What the task asks: Taking the line with "ನರ್ತನ ಜಗತ್ತಿಗೊಂದು ಪರಿಭ್ರಮಣ" as the first and the line with "Announcements" as the last, set down exactly every line in that range from the entries below, and no more.

-------- Given information --------

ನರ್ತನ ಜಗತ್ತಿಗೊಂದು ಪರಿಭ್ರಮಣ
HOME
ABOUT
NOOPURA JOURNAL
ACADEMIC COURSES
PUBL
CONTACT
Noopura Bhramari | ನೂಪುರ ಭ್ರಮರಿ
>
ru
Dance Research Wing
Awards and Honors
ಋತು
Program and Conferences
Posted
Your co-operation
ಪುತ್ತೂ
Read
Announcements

--------
-------- Given information --------

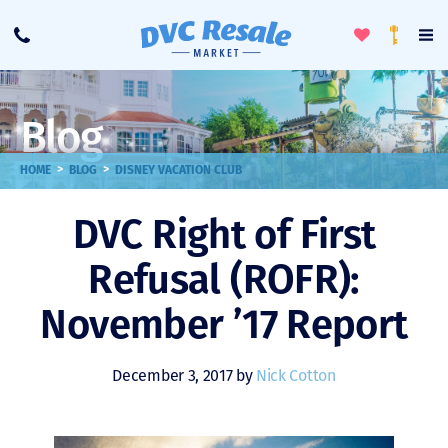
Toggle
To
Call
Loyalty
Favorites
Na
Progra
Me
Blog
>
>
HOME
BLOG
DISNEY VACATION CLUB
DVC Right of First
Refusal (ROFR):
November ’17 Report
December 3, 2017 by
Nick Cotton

--------

Exercise answer:
ನರ್ತನ ಜಗತ್ತಿಗೊಂದು ಪರಿಭ್ರಮಣ
HOME
ABOUT
NOOPURA JOURNAL
ACADEMIC COURSES
PUBL
CONTACT
Noopura Bhramari | ನೂಪುರ ಭ್ರಮರಿ
>
ru
Dance Research Wing
Awards and Honors
ಋತು
Program and Conferences
Posted
Your co-operation
ಪುತ್ತೂ
Read
Announcements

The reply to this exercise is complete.